# Contact for Lowveld Lodge needed



## Liz Wolf-Spada (Sep 7, 2009)

Could someone please post the current contact person and email for Lowveld Lodge. I think I need to pay my mfees so I can do an early deposit into RCI. Are there any other exchange companies that take Lowveld Lodge? DAE used to but no longer does. Thanks,
Liz


----------



## bailey (Sep 7, 2009)

Simone Sammons

simones@firstresorts.co.za


----------



## Dori (Sep 7, 2009)

Liz, I contacted Simone back in April, as I wanted to pay my 2011 MF's 2 years in advance, as I have always done.  She e-mailed me back and said to wait until December.  I don't know why, but that's what i'm doing.

Dori


----------



## cedars (Sep 19, 2009)

I have just paid and had my 2011 week spacebanked.  I needed a couple of reminder emails after payment to get my clearance code to send to RCI in SA.   It is however showing  low trading power compared to other weeks. MaryAnn


----------



## Dori (Sep 19, 2009)

Guess I'd better contact Simone  while the US $ is good.  Thanks for your post.

Dori


----------



## Liz Wolf-Spada (Sep 20, 2009)

I emailed her weeks ago and no response.
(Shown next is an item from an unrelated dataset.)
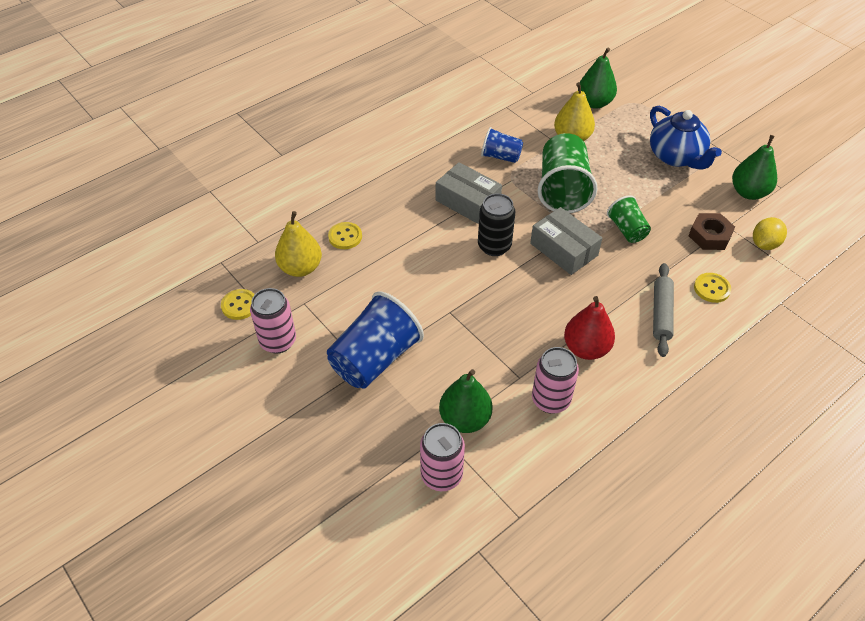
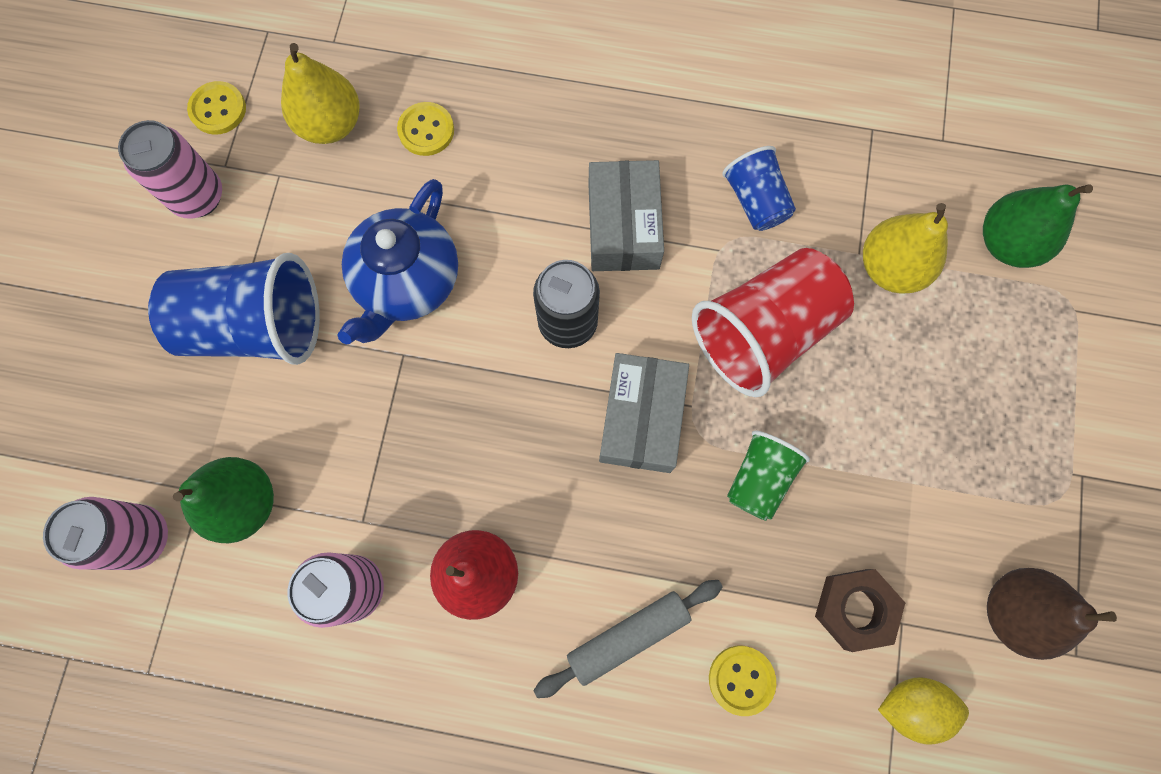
camera: 50 degrees right, 25 degrees up
(562, 189) = (763, 332): green cup -> red cup
(676, 157) = (994, 447): blue teapot -> blue teapot (407, 282)
(749, 192) = (1013, 611): green pear -> brown pear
Guess I should try again. Does anyone know any other exchange companies other than RCI that take Lowveld Lodge?
Liz


----------



## Pro (Oct 7, 2009)

I have also e-mailed Simone about 2 weeks ago wishing to pay my 2010 Lowveld Lodge levie.  Still no response from her.

Joe


----------



## Dori (Oct 9, 2009)

Cedars, how are the estimated 2011 MF's looking?  Much of an  increase over 2010?  Thanks.

Dori


----------



## Liz Wolf-Spada (Oct 9, 2009)

Me too, still no response.
Liz


----------



## cedars (Oct 14, 2009)

*Fees for 2011*

My fees for 2011 were R2232.44 or US$279.05-the bad news is their trade value seems to be a little more than half of what my previous weeks were. Cedars


----------



## Dori (Oct 15, 2009)

Thanks Cedars.  I was afraid of this. The days of SA tiger traders is long gone by now, but it was a great ride, wasn't it?


----------